I think it really depends on the kind of gaming you like to do? If you have younger kids and are concerned about some of the violence in games the Wii has always been the platform for family friendly games. The Sony and X-Box cater much more to the shoot and ask questions later minded


----------



## tripplej (Oct 23, 2011)

tonyvdb said:


> I think it really depends on the kind of gaming you like to do? If you have younger kids and are concerned about some of the violence in games the Wii has always been the platform for family friendly games. The Sony and X-Box cater much more to the shoot and ask questions later minded


Thanks for the info. Wii U it is for me then since my kids are the ones going to play with it.


----------



## bxbigpipi (Feb 2, 2012)

Hey triplej I think you should wait until the new consoles are out. If you definitely need something soon I hear the the wii will be priced at around $129 for a bundle. Maybe that can hold you over until the new consoles come out. Unless you just buy one of the current ones.


----------



## asere (Dec 7, 2011)

tonyvdb said:


> I think it really depends on the kind of gaming you like to do? If you have younger kids and are concerned about some of the violence in games the Wii has always been the platform for family friendly games. The Sony and X-Box cater much more to the shoot and ask questions later minded


Agree! Wii or Wii U is geared more for kids. Gotta have it if you love Mario!


----------



## tripplej (Oct 23, 2011)

I am not in a hurry to get one. Kids played the wii at a friends house and of course they want it now.

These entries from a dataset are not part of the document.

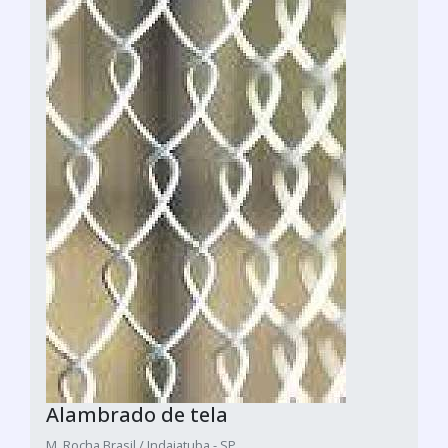
Alambrado de tela
M. Rocha Brasil / Indaiatuba - SP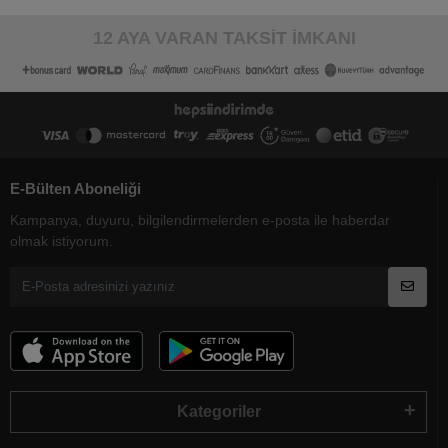
12 AYA VARAN TAKSİT İMKANI
E-Bülten Aboneliği
Kampanya, duyuru, bilgilendirmelerden e-posta ile haberdar
olmak istiyorum.
Kategoriler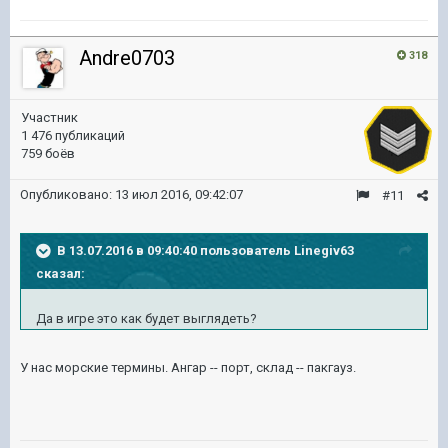
Andre0703
318
Участник
1 476 публикаций
759 боёв
Опубликовано:
13 июл 2016, 09:42:07
#11
В 13.07.2016 в 09:40:40 пользователь Linegiv63
сказал:
Да в игре это как будет выглядеть?
У нас морские термины. Ангар -- порт, склад -- пакгауз.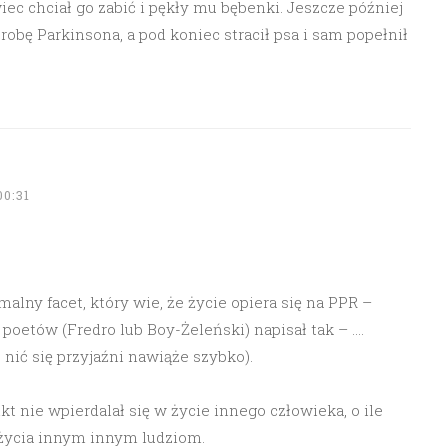
ec chciał go zabić i pękły mu bębenki. Jeszcze później
obę Parkinsona, a pod koniec stracił psa i sam popełnił
0:31
malny facet, który wie, że życie opiera się na PPR –
z poetów (Fredro lub Boy-Żeleński) napisał tak – ….
nić się przyjaźni nawiąże szybko).
t nie wpierdalał się w życie innego człowieka, o ile
 życia innym innym ludziom.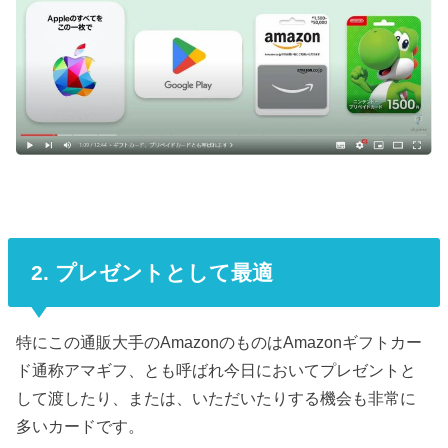
2. プレゼントとして最適
特にこの通販大手のAmazonのものはAmazonギフトカー
ド通称アマギフ、とも呼ばれ今日においてプレゼントと
して渡したり、または、いただいたりする機会も非常に
多いカードです。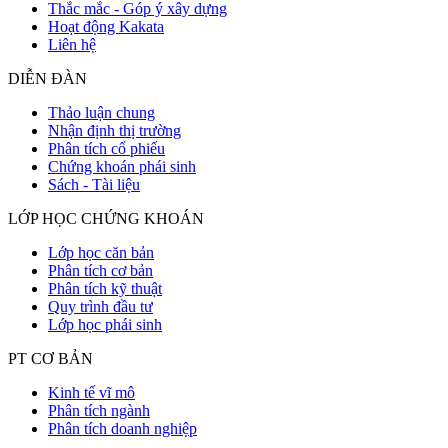
Thắc mắc - Góp ý xây dựng
Hoạt động Kakata
Liên hệ
DIỄN ĐÀN
Thảo luận chung
Nhận định thị trường
Phân tích cổ phiếu
Chứng khoán phái sinh
Sách - Tài liệu
LỚP HỌC CHỨNG KHOÁN
Lớp học căn bản
Phân tích cơ bản
Phân tích kỹ thuật
Quy trình đầu tư
Lớp học phái sinh
PT CƠ BẢN
Kinh tế vĩ mô
Phân tích ngành
Phân tích doanh nghiệp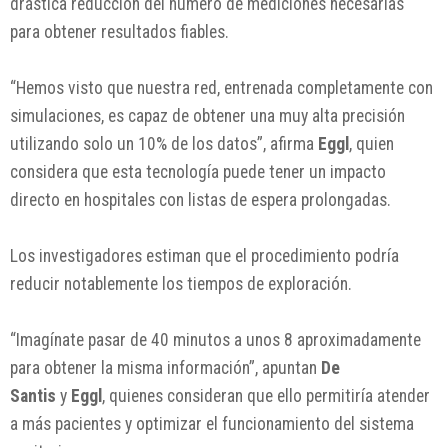
drástica reducción del número de mediciones necesarias
para obtener resultados fiables.
“Hemos visto que nuestra red, entrenada completamente con
simulaciones, es capaz de obtener una muy alta precisión
utilizando solo un 10% de los datos”, afirma
Eggl
, quien
considera que esta tecnología puede tener un impacto
directo en hospitales con listas de espera prolongadas.
Los investigadores estiman que el procedimiento podría
reducir notablemente los tiempos de exploración.
“Imagínate pasar de 40 minutos a unos 8 aproximadamente
para obtener la misma información”, apuntan
De
Santis
y
Eggl
, quienes consideran que ello permitiría atender
a más pacientes y optimizar el funcionamiento del sistema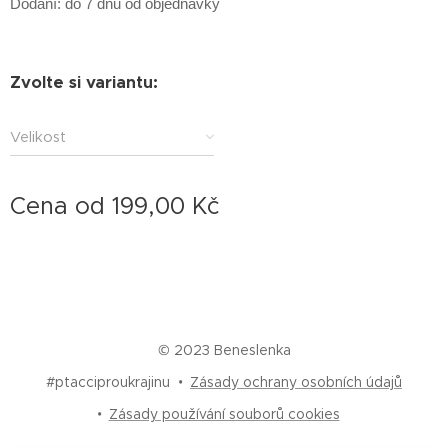
Dodání: do 7 dnů od objednávky
Zvolte si variantu:
Velikost
Cena od
199,00
Kč
© 2023 Beneslenka
#ptacciproukrajinu
Zásady ochrany osobních údajů
Zásady používání souborů cookies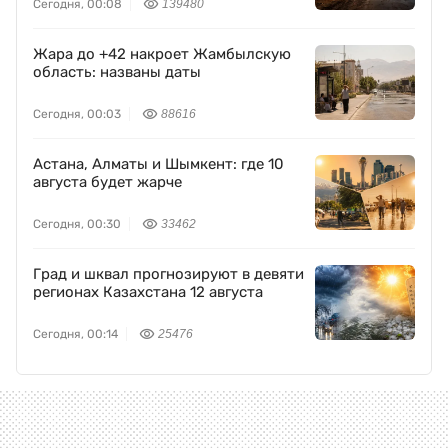
Сегодня, 00:08
139480
Жара до +42 накроет Жамбылскую
область: названы даты
Сегодня, 00:03
88616
Астана, Алматы и Шымкент: где 10
августа будет жарче
Сегодня, 00:30
33462
Град и шквал прогнозируют в девяти
регионах Казахстана 12 августа
Сегодня, 00:14
25476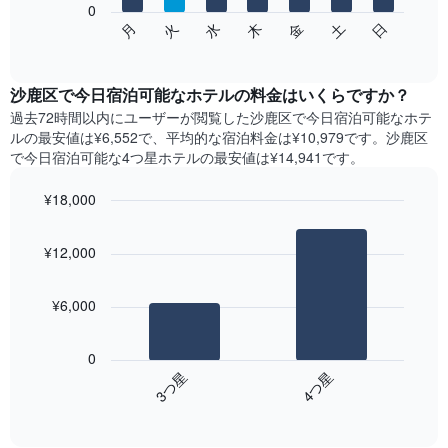
表
0
次
水
火
月
日
土
金
木
し
の
End
て
of
チ
interactive
い
ャ
chart
ま
ー
沙鹿区で今日宿泊可能なホテル​の料金はいくらですか？
す
ト
過去72時間以内にユーザーが閲覧した沙鹿区で今日宿泊可能なホテ
表
は、
ル​の最安値は¥6,552で、平均的な宿泊料金は¥10,979です。沙鹿区
の
曜
で今日宿泊可能な4つ星ホテル​の最安値は¥14,941​です。
X
日
軸
ご
¥18,000
1​
と
本
Bar
の
Chart
は、
graphic.
chart
客
¥12,000
with
月
室
2
を
の
bars.
表
平
¥6,000
し
均
次
て
料
の
い
金
0
表
ま
を
3​つ星​
4​つ星​
は、
す。
表
End
過
表
of
し
去
interactive
の
て
3
chart
Y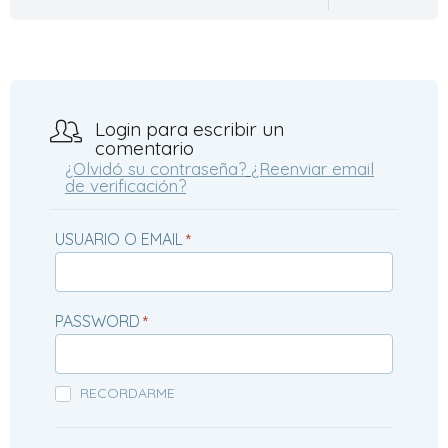
Login para escribir un
comentario
¿Olvidó su contraseña?
¿Reenviar email
de verificación?
USUARIO O EMAIL
*
PASSWORD
*
RECORDARME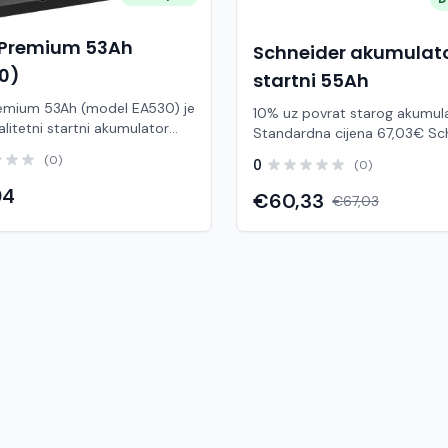
 Premium 53Ah
Schneider akumulat
0)
startni 55Ah
remium 53Ah (model EA530) je
10% uz povrat starog akumul
alitetni startni akumulator
Standardna cijena 67,03€ Schneider
en osobnim vozilima. Odlikuje
55Ah je pouzdan startni aku
(0)
0
(0)
ćanom startnom snagom i
namijenjen za osobna vozila 
jekom trajanja, što ga čini
94
klase s umjerenim brojem elek
€60,33
€67,03
im izborom za svakodnevnu
potrošača. Zahvaljujući Ca/Ca 
zahtjevnije uvjete rada. U
kalcij) tehnologiji, osigurava s
na standardne akumulatore,
start motora, dug vijek trajanj
 30% veću startnu snagu i do
bez potrebe za održavanjem. Ovaj ti
ni vijek. Tehničke
akumulatora često se koristi
istike Napon: 12 V Kapacitet:
(prva ugradnja u vozila), što 
artna struja (CCA): 540 A
njegovu pouzdanost i kvalitet
 polova: D+ Dimenzije (D × Š
svakodnevnoj uporabi. Karakteristike:
7 × 175 × 190 mm Tip
Brand: Schneider Tip: startni
 Osobna vozila
akumulator (auto) Napon: 12 
 i dizelski motori Standardni i
Kapacitet: 55 Ah Startna stru
vjeti rada Prednosti
450 A (EN) Tehnologija: Ca/C
 startna snaga Dulji vijek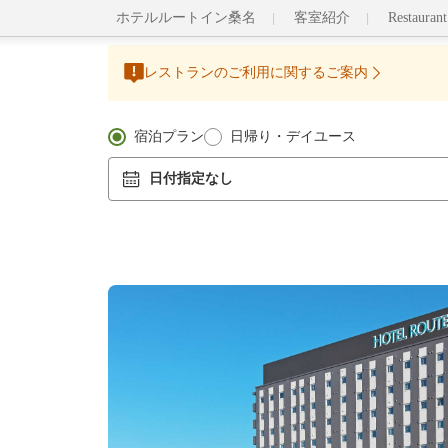
ホテルルートイン桑名
客室紹介
Restaura
レストランのご利用に関するご案内
宿泊プラン
日帰り・デイユース
日付指定なし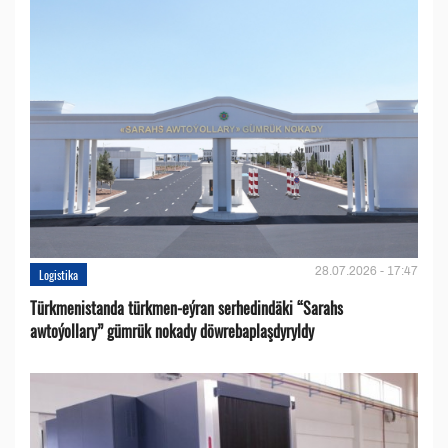
28.07.2026 - 17:47
Logistika
Türkmenistanda türkmen-eýran serhedindäki “Sarahs
awtoýollary” gümrük nokady döwrebaplaşdyryldy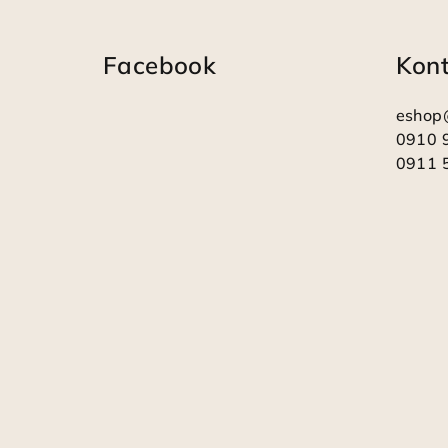
á
Facebook
Kon
p
ä
eshop
t
0910 
0911 
i
e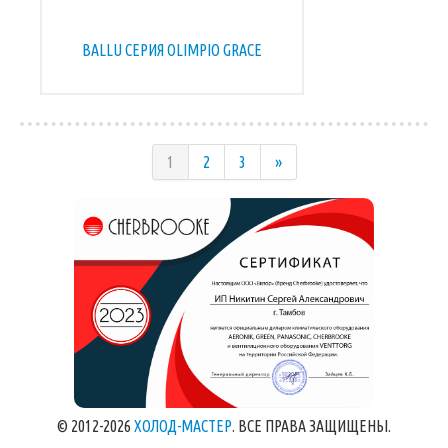
BALLU СЕРИЯ OLIMPIO GRACE
1
2
3
»
© 2012-2026
ХОЛОД-МАСТЕР
. ВСЕ ПРАВА ЗАЩИЩЕНЫ.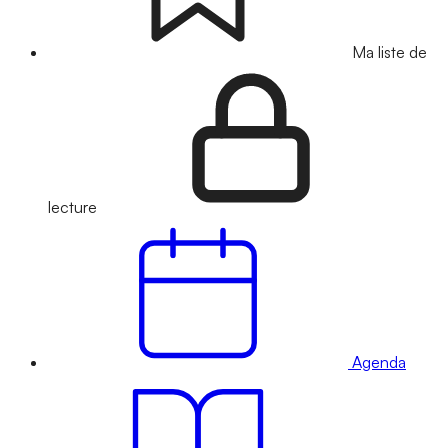
Ma liste de
lecture
Agenda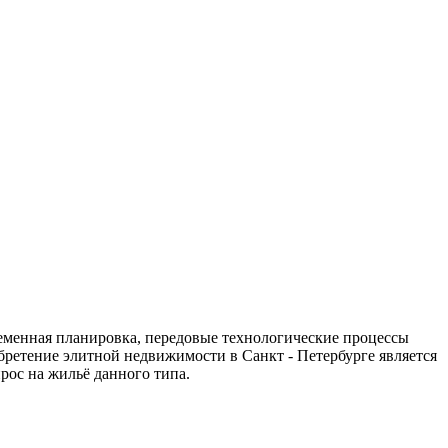
ременная планировка, передовые технологические процессы
бретение элитной недвижимости в Санкт - Петербурге является
ос на жильё данного типа.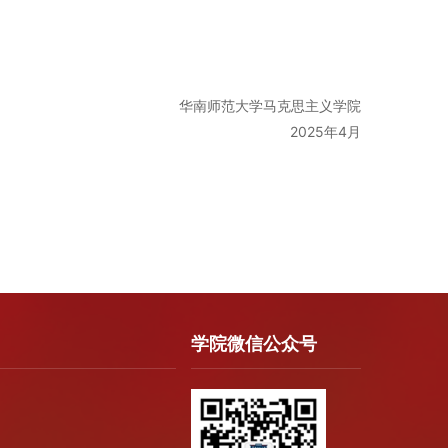
！
华南师范大学马克思主义学院
2025年4月
学院微信公众号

I told them either xmas holidays or early next year.

I just want something we all can enjoy but initially it will be for the kids.

Let me wait and see what happens xmas holiday time. 

thanks all.


----------



## Ares (Nov 23, 2009)

I will have to agree with rest of the guys that the wii u is geared more towards kids and families vs X-box and Sony which have more mature rated games.


----------



## tripplej (Oct 23, 2011)

Very interesting. no wonder everybody I know who have small kids have wii and all the single guys have PlayStation or xbox. lol.

Makes more sense to me now.. 

Till now, I thought they were all the same..


----------